Su Tzu-yun (蘇紫雲), an associate research fellow at the government-funded Institute for National Defense and Security Research, told CNA recently that the significance of the latest round of arms deals was that they involved long-range weapons, unlike previous deals that only involved “passive defense systems.”

According to various defense websites, the SLAM-ER has a strike range of about 270 kilometers while that of HIMARS can reach 300 kilometers, covering some of China’s southeastern provinces.

The HIMARS, according to another security analyst, can even be carried onto a ship so that it can fire rockets or missiles at sea.

The possible sales came at a time when China, which sees Taiwan as part of its territory, continues to increase its military activities around Taiwan, such as live-fire drills and military maneuvers.

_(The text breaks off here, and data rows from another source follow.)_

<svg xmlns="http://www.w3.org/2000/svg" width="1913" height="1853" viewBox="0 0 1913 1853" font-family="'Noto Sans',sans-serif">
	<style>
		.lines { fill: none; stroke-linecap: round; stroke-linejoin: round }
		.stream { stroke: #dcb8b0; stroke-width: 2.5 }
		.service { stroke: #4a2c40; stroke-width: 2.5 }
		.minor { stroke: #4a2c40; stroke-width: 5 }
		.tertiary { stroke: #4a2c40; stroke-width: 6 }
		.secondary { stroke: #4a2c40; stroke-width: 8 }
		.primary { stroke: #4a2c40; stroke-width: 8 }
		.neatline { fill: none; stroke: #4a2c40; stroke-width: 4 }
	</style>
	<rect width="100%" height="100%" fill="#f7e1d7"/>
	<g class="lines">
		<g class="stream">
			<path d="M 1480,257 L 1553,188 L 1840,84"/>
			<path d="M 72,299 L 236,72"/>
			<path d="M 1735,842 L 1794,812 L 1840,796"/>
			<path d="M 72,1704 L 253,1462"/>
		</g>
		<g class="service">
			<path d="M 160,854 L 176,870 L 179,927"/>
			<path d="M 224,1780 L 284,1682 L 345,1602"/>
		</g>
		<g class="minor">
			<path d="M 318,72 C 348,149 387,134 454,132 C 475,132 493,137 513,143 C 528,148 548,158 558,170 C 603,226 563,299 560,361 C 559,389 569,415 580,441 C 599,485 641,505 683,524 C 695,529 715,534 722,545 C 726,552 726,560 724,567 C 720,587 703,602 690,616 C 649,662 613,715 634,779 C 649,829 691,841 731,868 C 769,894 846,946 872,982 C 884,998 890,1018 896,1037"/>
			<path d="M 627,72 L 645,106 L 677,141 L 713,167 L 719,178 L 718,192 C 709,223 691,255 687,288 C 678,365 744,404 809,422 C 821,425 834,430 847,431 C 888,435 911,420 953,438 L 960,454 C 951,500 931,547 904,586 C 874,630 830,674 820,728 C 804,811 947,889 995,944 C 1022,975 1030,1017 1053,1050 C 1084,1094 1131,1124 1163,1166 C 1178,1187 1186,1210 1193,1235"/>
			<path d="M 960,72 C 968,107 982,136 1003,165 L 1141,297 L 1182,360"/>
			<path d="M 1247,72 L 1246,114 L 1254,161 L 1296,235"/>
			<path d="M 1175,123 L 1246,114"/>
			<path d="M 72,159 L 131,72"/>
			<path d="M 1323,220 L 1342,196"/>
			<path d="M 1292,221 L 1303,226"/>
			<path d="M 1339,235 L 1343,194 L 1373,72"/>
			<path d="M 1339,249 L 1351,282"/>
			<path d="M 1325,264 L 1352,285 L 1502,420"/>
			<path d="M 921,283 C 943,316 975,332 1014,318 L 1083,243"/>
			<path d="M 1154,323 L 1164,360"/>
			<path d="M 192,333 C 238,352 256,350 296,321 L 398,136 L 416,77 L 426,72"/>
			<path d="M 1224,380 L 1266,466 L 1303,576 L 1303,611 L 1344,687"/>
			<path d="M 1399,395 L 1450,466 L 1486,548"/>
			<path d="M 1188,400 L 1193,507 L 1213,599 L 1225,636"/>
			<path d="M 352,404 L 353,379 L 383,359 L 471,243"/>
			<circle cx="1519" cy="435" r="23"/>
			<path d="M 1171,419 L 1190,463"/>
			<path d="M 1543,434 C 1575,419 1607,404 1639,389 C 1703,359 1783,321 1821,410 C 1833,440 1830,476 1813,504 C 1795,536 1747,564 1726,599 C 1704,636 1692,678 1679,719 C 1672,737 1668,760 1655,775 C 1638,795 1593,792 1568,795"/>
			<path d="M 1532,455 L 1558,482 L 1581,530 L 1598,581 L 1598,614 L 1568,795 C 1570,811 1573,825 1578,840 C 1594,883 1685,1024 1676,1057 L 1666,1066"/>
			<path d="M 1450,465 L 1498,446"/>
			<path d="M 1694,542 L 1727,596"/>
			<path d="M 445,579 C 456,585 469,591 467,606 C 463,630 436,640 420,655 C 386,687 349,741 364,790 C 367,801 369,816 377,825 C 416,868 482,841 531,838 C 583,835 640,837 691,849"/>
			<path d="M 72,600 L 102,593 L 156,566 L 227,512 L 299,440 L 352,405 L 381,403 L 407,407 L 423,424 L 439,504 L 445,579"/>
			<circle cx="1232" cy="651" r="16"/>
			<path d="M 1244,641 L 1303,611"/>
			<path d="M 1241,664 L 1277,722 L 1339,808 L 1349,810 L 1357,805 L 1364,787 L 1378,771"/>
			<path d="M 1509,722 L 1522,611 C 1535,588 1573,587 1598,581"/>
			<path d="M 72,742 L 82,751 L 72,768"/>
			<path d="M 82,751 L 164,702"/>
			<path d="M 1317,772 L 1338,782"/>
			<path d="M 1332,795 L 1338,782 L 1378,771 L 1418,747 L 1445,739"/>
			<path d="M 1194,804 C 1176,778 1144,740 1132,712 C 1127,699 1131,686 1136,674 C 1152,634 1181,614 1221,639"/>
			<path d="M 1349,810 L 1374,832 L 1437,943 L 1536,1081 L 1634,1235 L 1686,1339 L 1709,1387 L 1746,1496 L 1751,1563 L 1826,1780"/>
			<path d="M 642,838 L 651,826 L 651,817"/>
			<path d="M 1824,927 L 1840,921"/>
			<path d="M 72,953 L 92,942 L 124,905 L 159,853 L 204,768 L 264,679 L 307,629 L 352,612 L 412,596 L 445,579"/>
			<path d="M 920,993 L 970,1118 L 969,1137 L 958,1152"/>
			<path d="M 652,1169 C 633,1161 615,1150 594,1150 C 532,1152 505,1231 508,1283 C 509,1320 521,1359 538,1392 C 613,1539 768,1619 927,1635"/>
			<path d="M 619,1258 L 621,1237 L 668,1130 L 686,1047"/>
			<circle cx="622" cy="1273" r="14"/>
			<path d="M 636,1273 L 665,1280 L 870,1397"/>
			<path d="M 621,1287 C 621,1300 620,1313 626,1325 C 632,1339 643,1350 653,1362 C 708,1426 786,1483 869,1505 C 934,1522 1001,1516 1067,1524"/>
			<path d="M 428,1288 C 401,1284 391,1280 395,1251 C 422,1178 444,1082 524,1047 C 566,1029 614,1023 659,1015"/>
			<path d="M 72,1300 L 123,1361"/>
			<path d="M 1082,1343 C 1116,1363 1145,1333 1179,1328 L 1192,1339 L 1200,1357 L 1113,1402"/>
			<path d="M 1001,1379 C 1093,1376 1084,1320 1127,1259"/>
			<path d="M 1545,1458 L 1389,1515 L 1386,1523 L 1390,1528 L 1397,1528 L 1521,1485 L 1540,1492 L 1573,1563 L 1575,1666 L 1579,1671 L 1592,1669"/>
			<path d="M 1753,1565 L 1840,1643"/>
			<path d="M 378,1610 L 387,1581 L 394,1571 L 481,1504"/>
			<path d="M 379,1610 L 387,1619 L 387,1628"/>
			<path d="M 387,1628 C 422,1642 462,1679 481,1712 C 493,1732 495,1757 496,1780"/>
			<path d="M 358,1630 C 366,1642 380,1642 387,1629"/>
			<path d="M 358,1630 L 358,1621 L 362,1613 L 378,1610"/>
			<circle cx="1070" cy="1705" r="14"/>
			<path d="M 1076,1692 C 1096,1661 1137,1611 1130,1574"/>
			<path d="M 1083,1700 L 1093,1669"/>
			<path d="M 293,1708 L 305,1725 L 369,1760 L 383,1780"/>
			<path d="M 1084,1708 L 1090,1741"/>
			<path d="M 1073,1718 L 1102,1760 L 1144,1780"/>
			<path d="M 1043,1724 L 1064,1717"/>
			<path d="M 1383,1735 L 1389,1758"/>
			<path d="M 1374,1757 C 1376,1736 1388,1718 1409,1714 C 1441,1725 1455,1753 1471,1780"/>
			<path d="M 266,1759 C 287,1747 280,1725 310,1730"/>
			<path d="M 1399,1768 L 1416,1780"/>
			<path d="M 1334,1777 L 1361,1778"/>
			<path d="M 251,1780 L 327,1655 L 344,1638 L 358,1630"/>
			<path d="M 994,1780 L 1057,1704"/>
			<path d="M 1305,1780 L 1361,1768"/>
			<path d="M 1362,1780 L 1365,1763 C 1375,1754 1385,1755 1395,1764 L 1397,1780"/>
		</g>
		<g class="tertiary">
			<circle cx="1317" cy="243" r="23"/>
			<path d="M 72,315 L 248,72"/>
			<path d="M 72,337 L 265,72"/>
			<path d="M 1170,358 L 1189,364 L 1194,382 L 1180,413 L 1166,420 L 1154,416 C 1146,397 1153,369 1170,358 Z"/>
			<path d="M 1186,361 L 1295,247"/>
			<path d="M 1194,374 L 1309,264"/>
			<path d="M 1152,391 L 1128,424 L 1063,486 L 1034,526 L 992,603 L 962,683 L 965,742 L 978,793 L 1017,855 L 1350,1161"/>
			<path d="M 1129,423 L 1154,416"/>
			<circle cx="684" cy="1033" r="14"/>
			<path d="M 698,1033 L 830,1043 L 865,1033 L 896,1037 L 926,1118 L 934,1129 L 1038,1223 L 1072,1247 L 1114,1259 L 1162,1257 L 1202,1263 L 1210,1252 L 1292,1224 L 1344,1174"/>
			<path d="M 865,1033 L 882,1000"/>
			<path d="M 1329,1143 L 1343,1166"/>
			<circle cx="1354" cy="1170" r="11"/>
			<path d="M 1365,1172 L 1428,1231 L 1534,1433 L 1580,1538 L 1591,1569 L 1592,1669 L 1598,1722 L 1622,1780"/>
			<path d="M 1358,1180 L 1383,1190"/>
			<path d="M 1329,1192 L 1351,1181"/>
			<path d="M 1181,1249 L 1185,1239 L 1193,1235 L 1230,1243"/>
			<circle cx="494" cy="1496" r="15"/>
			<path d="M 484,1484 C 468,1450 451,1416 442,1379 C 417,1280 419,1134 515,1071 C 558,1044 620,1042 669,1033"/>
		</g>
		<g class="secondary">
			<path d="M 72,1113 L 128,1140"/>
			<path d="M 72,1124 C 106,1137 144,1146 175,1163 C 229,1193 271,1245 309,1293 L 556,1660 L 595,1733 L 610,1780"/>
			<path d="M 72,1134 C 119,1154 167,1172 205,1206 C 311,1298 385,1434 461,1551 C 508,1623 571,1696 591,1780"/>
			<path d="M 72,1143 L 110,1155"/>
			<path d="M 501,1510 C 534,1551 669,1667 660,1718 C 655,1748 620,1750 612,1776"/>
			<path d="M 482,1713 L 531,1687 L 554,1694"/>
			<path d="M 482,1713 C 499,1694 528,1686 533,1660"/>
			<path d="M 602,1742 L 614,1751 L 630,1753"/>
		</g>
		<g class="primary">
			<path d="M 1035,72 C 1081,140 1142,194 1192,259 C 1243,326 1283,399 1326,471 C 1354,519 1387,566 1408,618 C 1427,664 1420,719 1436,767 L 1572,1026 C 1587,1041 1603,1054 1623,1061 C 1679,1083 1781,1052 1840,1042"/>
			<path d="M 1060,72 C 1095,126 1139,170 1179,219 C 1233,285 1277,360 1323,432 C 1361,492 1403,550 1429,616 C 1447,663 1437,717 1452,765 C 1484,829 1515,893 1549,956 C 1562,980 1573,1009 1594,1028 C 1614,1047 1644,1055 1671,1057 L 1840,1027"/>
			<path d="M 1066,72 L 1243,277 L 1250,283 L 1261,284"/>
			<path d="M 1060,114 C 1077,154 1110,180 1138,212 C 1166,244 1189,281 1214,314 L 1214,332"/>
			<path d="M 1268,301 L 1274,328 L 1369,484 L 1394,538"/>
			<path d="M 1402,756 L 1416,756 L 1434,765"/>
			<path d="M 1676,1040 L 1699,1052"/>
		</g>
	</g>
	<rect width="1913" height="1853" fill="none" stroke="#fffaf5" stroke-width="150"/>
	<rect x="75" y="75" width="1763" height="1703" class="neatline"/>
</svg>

In October alone, at least 19 Chinese military planes have entered Taiwan’s air defense identification zone (ADIZ) as of Sunday, including one unmanned aerial vehicle.

On Sept. 19, as many as 19 Chinese military aircraft, including J-16 multirole strike fighters, either crossed the median line of the Taiwan Strait or entered Taiwan’s southwest ADIZ in one of China’s biggest shows of force near Taiwan recently.